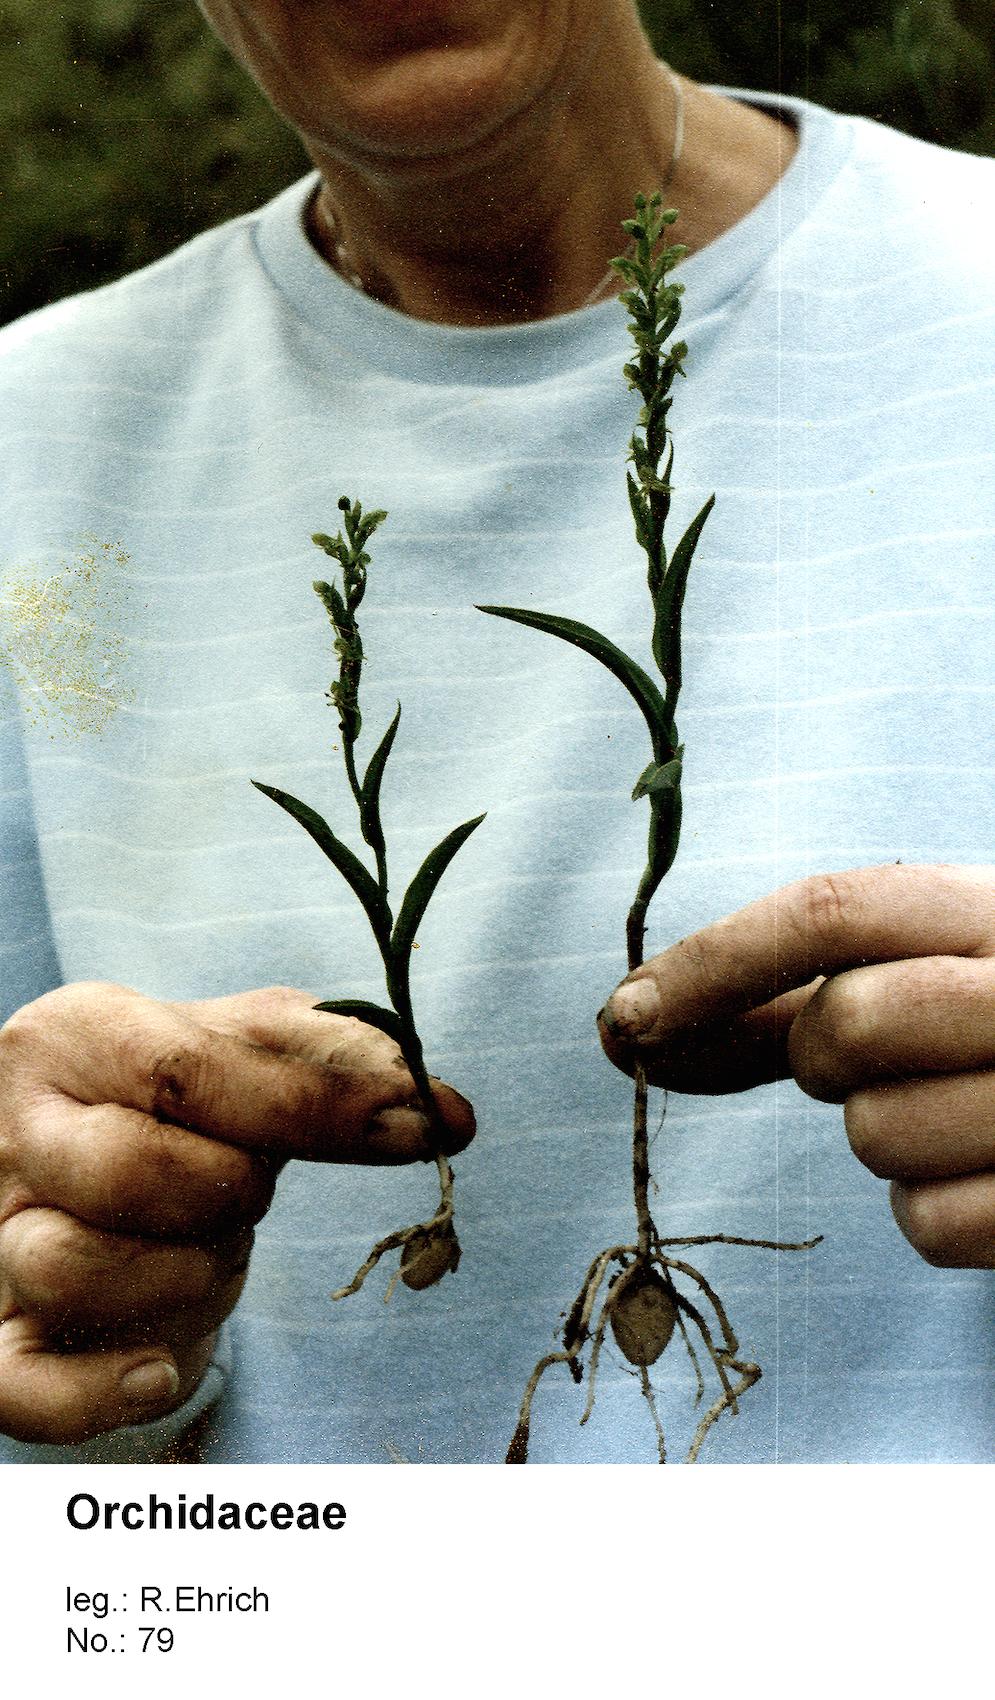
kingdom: Plantae
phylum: Tracheophyta
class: Liliopsida
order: Asparagales
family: Orchidaceae
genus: Habenaria
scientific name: Habenaria
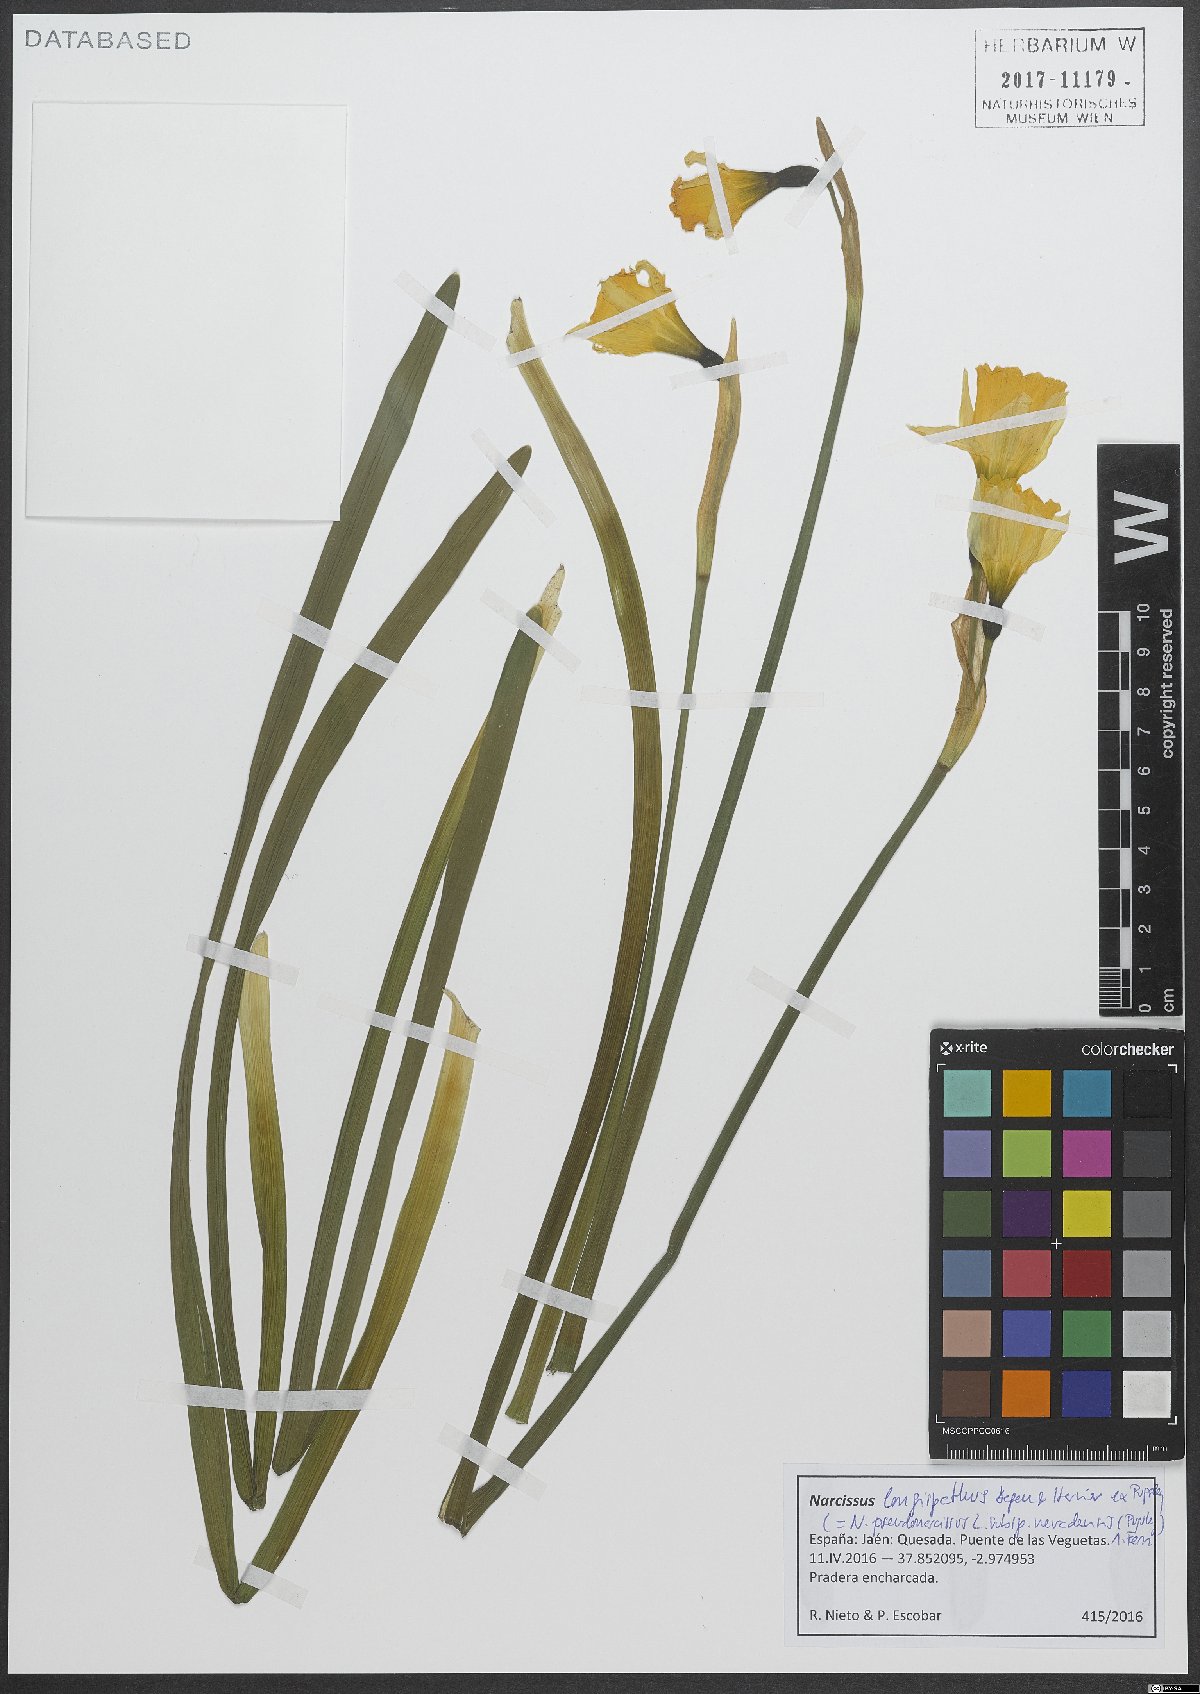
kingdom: Plantae
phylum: Tracheophyta
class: Liliopsida
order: Asparagales
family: Amaryllidaceae
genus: Narcissus
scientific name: Narcissus nevadensis
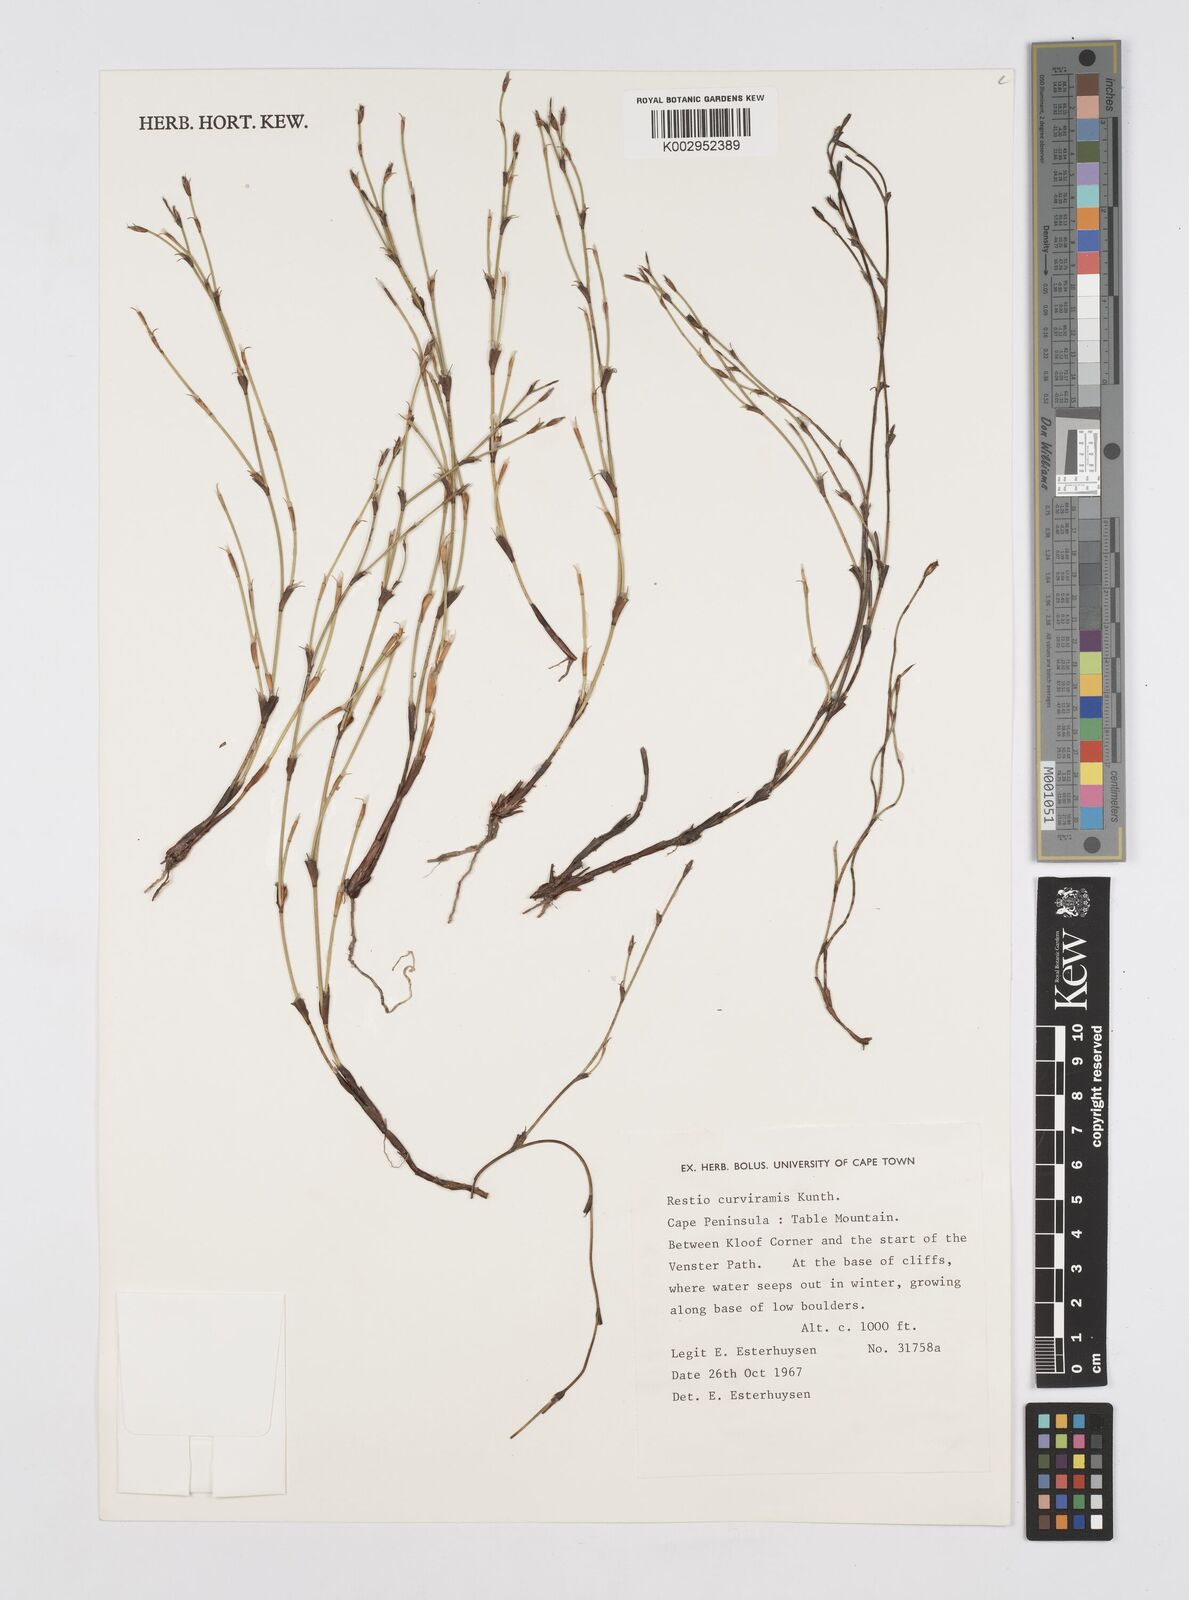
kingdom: Plantae
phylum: Tracheophyta
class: Liliopsida
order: Poales
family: Restionaceae
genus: Restio
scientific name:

Written task: Rewrite the lines of all the records with "phylum" changed to "division" wherever it appears. Keep everything else the same and leave out the pictures.

Written response:
kingdom: Plantae
division: Tracheophyta
class: Liliopsida
order: Asparagales
family: Orchidaceae
genus: Habenaria
scientific name: Habenaria
kingdom: Plantae
division: Tracheophyta
class: Liliopsida
order: Asparagales
family: Amaryllidaceae
genus: Narcissus
scientific name: Narcissus nevadensis
kingdom: Plantae
division: Tracheophyta
class: Liliopsida
order: Poales
family: Restionaceae
genus: Restio
scientific name:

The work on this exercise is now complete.